Saved entries:
——

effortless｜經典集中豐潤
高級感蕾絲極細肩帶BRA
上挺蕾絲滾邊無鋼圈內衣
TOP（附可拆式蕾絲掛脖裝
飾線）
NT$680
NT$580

——

__WHAT IS BEING ASKED__
Write out every line of the records above word for word, changing nothing.

__COMPLETED EXERCISE__
effortless｜經典集中豐潤
高級感蕾絲極細肩帶BRA
上挺蕾絲滾邊無鋼圈內衣
TOP（附可拆式蕾絲掛脖裝
飾線）
NT$680
NT$580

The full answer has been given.